In the US, President Barack Obama yesterday offered to back away from his position that tax hikes should begin at a $250,000 annual income level. Reports suggested that the level will now be set at $400,000 and match a $1 trillion of tax rises with a $1 trillion of spending cuts.
In the euro zone, all eyes are on Italy and the final decision from outgoing technocrat Prime Minister Mario Monti regarding his future political plans. Monti announced his intention to step down after the Italian Parliament passes his 2013 state budget after Silvio Berlusconi’s party withdrew their support. Many European leaders are urging Monti to enter the race as he has engineered a calm, steady balancing act since taking over from Berlusconi.

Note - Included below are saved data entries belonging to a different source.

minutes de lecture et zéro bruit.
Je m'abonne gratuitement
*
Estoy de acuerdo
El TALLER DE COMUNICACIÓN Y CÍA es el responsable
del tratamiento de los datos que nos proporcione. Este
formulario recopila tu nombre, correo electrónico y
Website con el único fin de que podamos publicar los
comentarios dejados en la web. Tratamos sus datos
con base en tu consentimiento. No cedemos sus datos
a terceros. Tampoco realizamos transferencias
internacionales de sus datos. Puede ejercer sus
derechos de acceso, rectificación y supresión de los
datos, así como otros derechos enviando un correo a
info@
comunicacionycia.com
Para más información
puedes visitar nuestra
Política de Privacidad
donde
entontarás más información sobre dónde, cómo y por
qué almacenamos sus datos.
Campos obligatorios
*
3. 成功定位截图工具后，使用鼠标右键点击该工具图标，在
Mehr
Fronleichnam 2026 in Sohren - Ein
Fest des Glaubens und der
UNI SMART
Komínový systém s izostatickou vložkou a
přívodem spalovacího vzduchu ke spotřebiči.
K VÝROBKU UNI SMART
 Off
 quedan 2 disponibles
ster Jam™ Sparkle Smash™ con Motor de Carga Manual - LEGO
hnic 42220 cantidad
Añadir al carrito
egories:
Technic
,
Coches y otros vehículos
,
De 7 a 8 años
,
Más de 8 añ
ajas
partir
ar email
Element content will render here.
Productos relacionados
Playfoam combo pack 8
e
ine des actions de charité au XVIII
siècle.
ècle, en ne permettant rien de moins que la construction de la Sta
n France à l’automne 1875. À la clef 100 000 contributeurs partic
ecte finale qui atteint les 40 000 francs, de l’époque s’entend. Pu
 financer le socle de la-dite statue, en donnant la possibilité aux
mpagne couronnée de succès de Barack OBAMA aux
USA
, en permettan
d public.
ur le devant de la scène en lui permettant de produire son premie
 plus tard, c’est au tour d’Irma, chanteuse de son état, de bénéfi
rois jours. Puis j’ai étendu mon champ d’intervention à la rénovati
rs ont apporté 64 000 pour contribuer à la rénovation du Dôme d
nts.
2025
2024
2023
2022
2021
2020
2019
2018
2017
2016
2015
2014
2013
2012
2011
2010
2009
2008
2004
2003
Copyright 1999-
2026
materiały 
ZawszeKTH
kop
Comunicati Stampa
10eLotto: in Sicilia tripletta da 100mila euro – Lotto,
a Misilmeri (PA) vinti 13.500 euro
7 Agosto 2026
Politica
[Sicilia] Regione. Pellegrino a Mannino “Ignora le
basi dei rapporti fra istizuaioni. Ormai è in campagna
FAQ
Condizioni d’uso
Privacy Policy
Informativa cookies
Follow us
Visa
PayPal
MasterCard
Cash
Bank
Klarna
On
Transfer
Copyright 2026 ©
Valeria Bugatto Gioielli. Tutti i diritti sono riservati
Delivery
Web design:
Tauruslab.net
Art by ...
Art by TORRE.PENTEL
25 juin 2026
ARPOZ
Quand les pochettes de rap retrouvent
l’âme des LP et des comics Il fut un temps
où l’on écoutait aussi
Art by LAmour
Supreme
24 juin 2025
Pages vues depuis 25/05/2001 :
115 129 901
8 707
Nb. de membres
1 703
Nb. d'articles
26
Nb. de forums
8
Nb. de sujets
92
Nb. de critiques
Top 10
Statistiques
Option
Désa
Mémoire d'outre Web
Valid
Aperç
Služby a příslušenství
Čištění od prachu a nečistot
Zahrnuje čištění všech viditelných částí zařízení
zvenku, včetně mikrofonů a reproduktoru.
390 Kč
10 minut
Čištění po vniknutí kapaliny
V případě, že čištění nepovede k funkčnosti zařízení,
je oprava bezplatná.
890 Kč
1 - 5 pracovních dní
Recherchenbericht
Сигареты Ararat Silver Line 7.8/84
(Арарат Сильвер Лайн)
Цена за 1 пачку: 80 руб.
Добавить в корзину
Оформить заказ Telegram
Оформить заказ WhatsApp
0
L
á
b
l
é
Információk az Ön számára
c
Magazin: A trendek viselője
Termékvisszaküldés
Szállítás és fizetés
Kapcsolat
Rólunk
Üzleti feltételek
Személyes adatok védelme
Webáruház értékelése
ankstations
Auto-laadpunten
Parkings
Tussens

Many also fear Berlusconi's anti-austerity remarks.
Meanwhile, a report from the so called troika, the European Commission; European Central Bank and the International Monetary Fund on the Greek government’s efforts to meet its targets under the €130 billion bailout suggests there are "very large" risks to the recently negotiated Greek bailout package.
Whilst the report approves the release of the next tranche of funds to the Greek government, it warns that the recession bound country could still fail to meet the commitments it had given. This is in part because of political resistance and court challenges to the austerity programme.
In the UK, figures suggest that the new Bank of England’s flagship cheap loans scheme is likely to fall short of its £80 billion target. Data from the Bank’s Quarterly Bulletin show that banks and building societies could be penalised if they use the Funding for Lending Scheme (FLS) but shrink their loan book by more than 3%. At launch, the UK Treasury said the scheme was intended to lower borrowing costs on the £80 billion of the UK loan stock thus driving more and cheaper credit through to households and businesses. However, in practise, it now seems that the scheme will only reach a level of £50 billion.
The Bank of England survey also showed that the poor have seen their incomes squeezed more than the rich over the past twelve months as households cut back on spending to ease debt levels. The survey found that 62% of households in the lowest quartile of the income distribution said that their after-tax income declined over the past year. This contrasts sharply with 48% of those in the top quartile of earners who reported a drop in after-tax incomes.